The Treasury committee are to launch inquiry into £4Bn Parliament refurbishment.
MPs have launched an inquiry into the planned renovation of the Palace of West Minister, following a lack of sufficient evidence to justify the spending.
The committee is exploring different cost options, and will suggest in a letter to David Lidington, leader of the House of Commons, that the net present cost calculations do not align with the Treasury’s “green book” on best practice in discounting.
Andrew Tyrie, Chairman of the Treasury committee, said: “The restoration and renewal programme is estimated to cost between £3.5Bn and £4Bn over five to eight years. Neither the report by Deloitte nor that by the joint commission provides enough of the evidence needed to come even to a preliminary decision on these proposals.

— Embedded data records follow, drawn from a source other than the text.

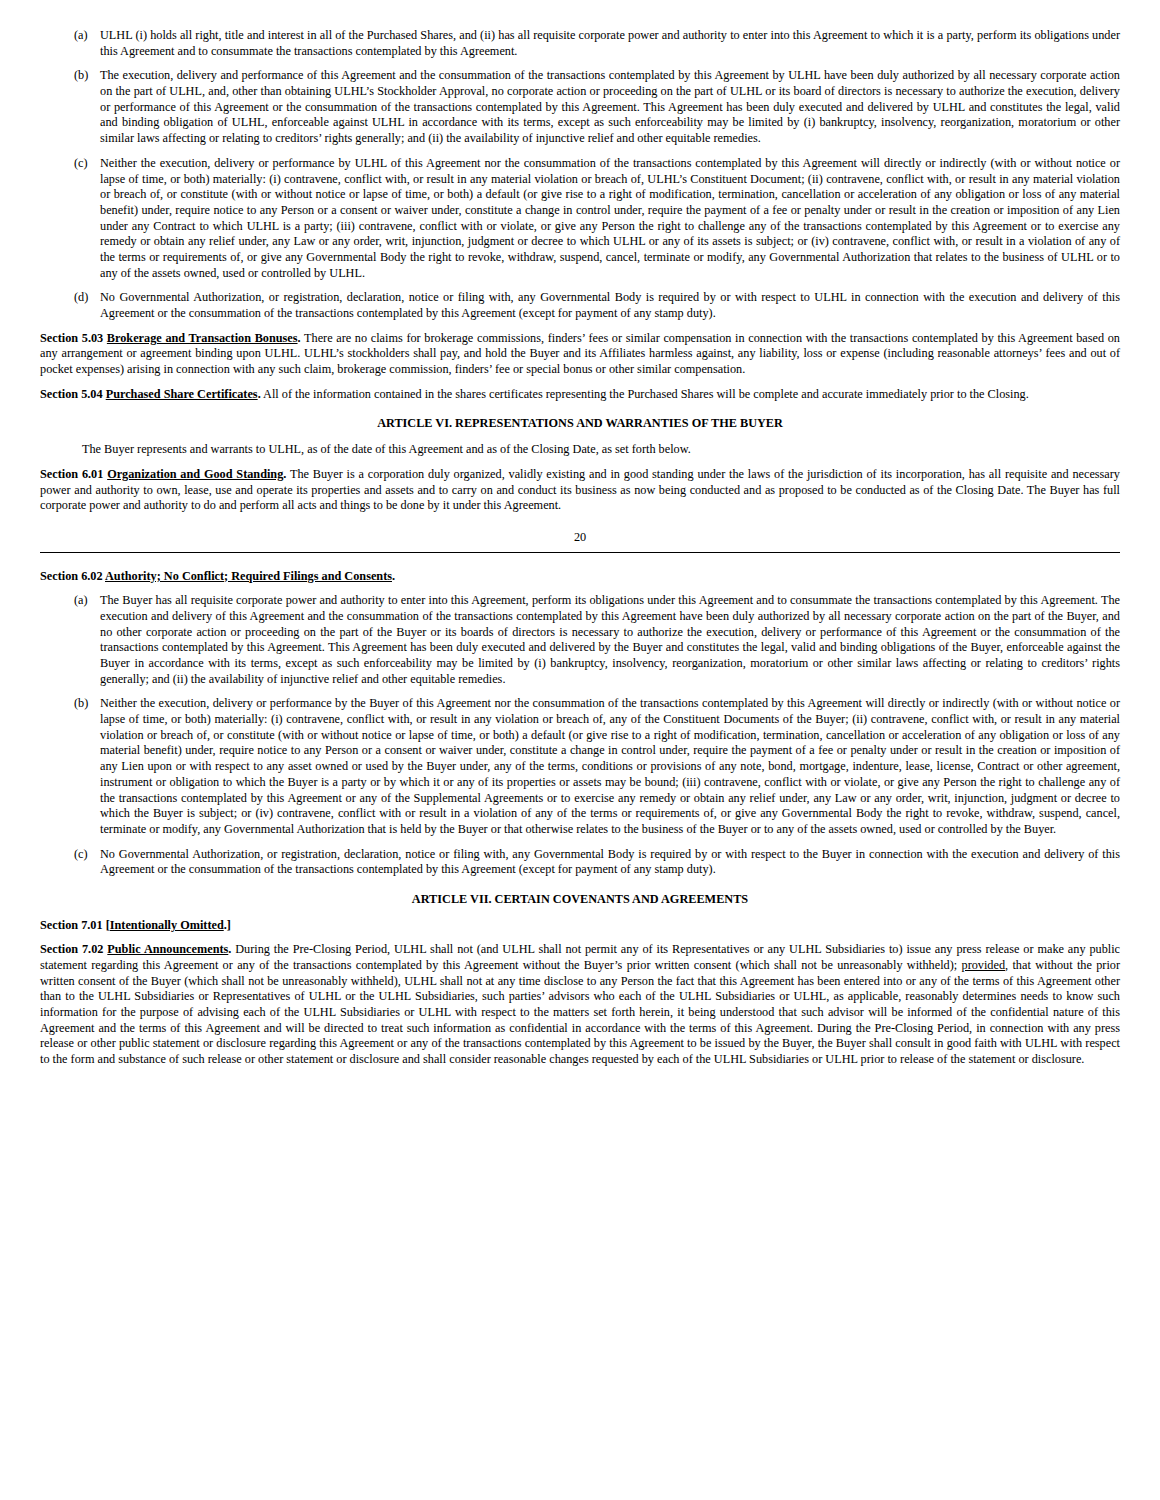(a)
ULHL (i) holds all right, title and interest in all of the Purchased Shares, and (ii) has all requisite corporate power and authority to enter into this Agreement to which it is a party, perform its obligations under this Agreement and to consummate the transactions contemplated by this Agreement.
(b)
The execution, delivery and performance of this Agreement and the consummation of the transactions contemplated by this Agreement by ULHL have been duly authorized by all necessary corporate action on the part of ULHL, and, other than obtaining ULHL’s Stockholder Approval, no corporate action or proceeding on the part of ULHL or its board of directors is necessary to authorize the execution, delivery or performance of this Agreement or the consummation of the transactions contemplated by this Agreement. This Agreement has been duly executed and delivered by ULHL and constitutes the legal, valid and binding obligation of ULHL, enforceable against ULHL in accordance with its terms, except as such enforceability may be limited by (i) bankruptcy, insolvency, reorganization, moratorium or other similar laws affecting or relating to creditors’ rights generally; and (ii) the availability of injunctive relief and other equitable remedies.
(c)
Neither the execution, delivery or performance by ULHL of this Agreement nor the consummation of the transactions contemplated by this Agreement will directly or indirectly (with or without notice or lapse of time, or both) materially: (i) contravene, conflict with, or result in any material violation or breach of, ULHL’s Constituent Document; (ii) contravene, conflict with, or result in any material violation or breach of, or constitute (with or without notice or lapse of time, or both) a default (or give rise to a right of modification, termination, cancellation or acceleration of any obligation or loss of any material benefit) under, require notice to any Person or a consent or waiver under, constitute a change in control under, require the payment of a fee or penalty under or result in the creation or imposition of any Lien under any Contract to which ULHL is a party; (iii) contravene, conflict with or violate, or give any Person the right to challenge any of the transactions contemplated by this Agreement or to exercise any remedy or obtain any relief under, any Law or any order, writ, injunction, judgment or decree to which ULHL or any of its assets is subject; or (iv) contravene, conflict with, or result in a violation of any of the terms or requirements of, or give any Governmental Body the right to revoke, withdraw, suspend, cancel, terminate or modify, any Governmental Authorization that relates to the business of ULHL or to any of the assets owned, used or controlled by ULHL.
(d)
No Governmental Authorization, or registration, declaration, notice or filing with, any Governmental Body is required by or with respect to ULHL in connection with the execution and delivery of this Agreement or the consummation of the transactions contemplated by this Agreement (except for payment of any stamp duty).
Section 5.03 Brokerage and Transaction Bonuses. There are no claims for brokerage commissions, finders’ fees or similar compensation in connection with the transactions contemplated by this Agreement based on any arrangement or agreement binding upon ULHL. ULHL’s stockholders shall pay, and hold the Buyer and its Affiliates harmless against, any liability, loss or expense (including reasonable attorneys’ fees and out of pocket expenses) arising in connection with any such claim, brokerage commission, finders’ fee or special bonus or other similar compensation.
Section 5.04 Purchased Share Certificates. All of the information contained in the shares certificates representing the Purchased Shares will be complete and accurate immediately prior to the Closing.
ARTICLE VI. REPRESENTATIONS AND WARRANTIES OF THE BUYER
The Buyer represents and warrants to ULHL, as of the date of this Agreement and as of the Closing Date, as set forth below.
Section 6.01 Organization and Good Standing. The Buyer is a corporation duly organized, validly existing and in good standing under the laws of the jurisdiction of its incorporation, has all requisite and necessary power and authority to own, lease, use and operate its properties and assets and to carry on and conduct its business as now being conducted and as proposed to be conducted as of the Closing Date. The Buyer has full corporate power and authority to do and perform all acts and things to be done by it under this Agreement.
20
Section 6.02 Authority; No Conflict; Required Filings and Consents.
(a)
The Buyer has all requisite corporate power and authority to enter into this Agreement, perform its obligations under this Agreement and to consummate the transactions contemplated by this Agreement. The execution and delivery of this Agreement and the consummation of the transactions contemplated by this Agreement have been duly authorized by all necessary corporate action on the part of the Buyer, and no other corporate action or proceeding on the part of the Buyer or its boards of directors is necessary to authorize the execution, delivery or performance of this Agreement or the consummation of the transactions contemplated by this Agreement. This Agreement has been duly executed and delivered by the Buyer and constitutes the legal, valid and binding obligations of the Buyer, enforceable against the Buyer in accordance with its terms, except as such enforceability may be limited by (i) bankruptcy, insolvency, reorganization, moratorium or other similar laws affecting or relating to creditors’ rights generally; and (ii) the availability of injunctive relief and other equitable remedies.
(b)
Neither the execution, delivery or performance by the Buyer of this Agreement nor the consummation of the transactions contemplated by this Agreement will directly or indirectly (with or without notice or lapse of time, or both) materially: (i) contravene, conflict with, or result in any violation or breach of, any of the Constituent Documents of the Buyer; (ii) contravene, conflict with, or result in any material violation or breach of, or constitute (with or without notice or lapse of time, or both) a default (or give rise to a right of modification, termination, cancellation or acceleration of any obligation or loss of any material benefit) under, require notice to any Person or a consent or waiver under, constitute a change in control under, require the payment of a fee or penalty under or result in the creation or imposition of any Lien upon or with respect to any asset owned or used by the Buyer under, any of the terms, conditions or provisions of any note, bond, mortgage, indenture, lease, license, Contract or other agreement, instrument or obligation to which the Buyer is a party or by which it or any of its properties or assets may be bound; (iii) contravene, conflict with or violate, or give any Person the right to challenge any of the transactions contemplated by this Agreement or any of the Supplemental Agreements or to exercise any remedy or obtain any relief under, any Law or any order, writ, injunction, judgment or decree to which the Buyer is subject; or (iv) contravene, conflict with or result in a violation of any of the terms or requirements of, or give any Governmental Body the right to revoke, withdraw, suspend, cancel, terminate or modify, any Governmental Authorization that is held by the Buyer or that otherwise relates to the business of the Buyer or to any of the assets owned, used or controlled by the Buyer.
(c)
No Governmental Authorization, or registration, declaration, notice or filing with, any Governmental Body is required by or with respect to the Buyer in connection with the execution and delivery of this Agreement or the consummation of the transactions contemplated by this Agreement (except for payment of any stamp duty).
ARTICLE VII. CERTAIN COVENANTS AND AGREEMENTS
Section 7.01 [Intentionally Omitted.]
Section 7.02 Public Announcements. During the Pre-Closing Period, ULHL shall not (and ULHL shall not permit any of its Representatives or any ULHL Subsidiaries to) issue any press release or make any public statement regarding this Agreement or any of the transactions contemplated by this Agreement without the Buyer’s prior written consent (which shall not be unreasonably withheld); provided, that without the prior written consent of the Buyer (which shall not be unreasonably withheld), ULHL shall not at any time disclose to any Person the fact that this Agreement has been entered into or any of the terms of this Agreement other than to the ULHL Subsidiaries or Representatives of ULHL or the ULHL Subsidiaries, such parties’ advisors who each of the ULHL Subsidiaries or ULHL, as applicable, reasonably determines needs to know such information for the purpose of advising each of the ULHL Subsidiaries or ULHL with respect to the matters set forth herein, it being understood that such advisor will be informed of the confidential nature of this Agreement and the terms of this Agreement and will be directed to treat such information as confidential in accordance with the terms of this Agreement. During the Pre-Closing Period, in connection with any press release or other public statement or disclosure regarding this Agreement or any of the transactions contemplated by this Agreement to be issued by the Buyer, the Buyer shall consult in good faith with ULHL with respect to the form and substance of such release or other statement or disclosure and shall consider reasonable changes requested by each of the ULHL Subsidiaries or ULHL prior to release of the statement or disclosure.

“So the Treasury committee will attempt to collect some of it. This is why the committee has called for evidence on this massive, and hugely expensive, restoration project. The proposals certainly need thorough scrutiny.”
MPs and peers had warned the palace risks a “crisis” without repairs. A joint parliamentary committee of MPs and peers were appointed to examine the refurbishment options, and suggested that all MPs and peers should vacate both Houses of Parliament for six years during the works, and said the plans should not be delayed any further.
It has been said that due to the age of the Grade I-listed building, and the severe effects of asbestos, fragile stonework and ageing electrics and wiring, the building would be knocked down if it was not protected.
Chris Bryant, a Labour MP on the committee, said: “All the evidence points to having to move out of the whole palace simultaneously. That is the lowest-risk, most cost-effective and quickest option.”
The project could cost up to £4bn and take five to eight years to complete.
A decision on whether to press ahead with a full of partial evacuation is expected in the coming weeks.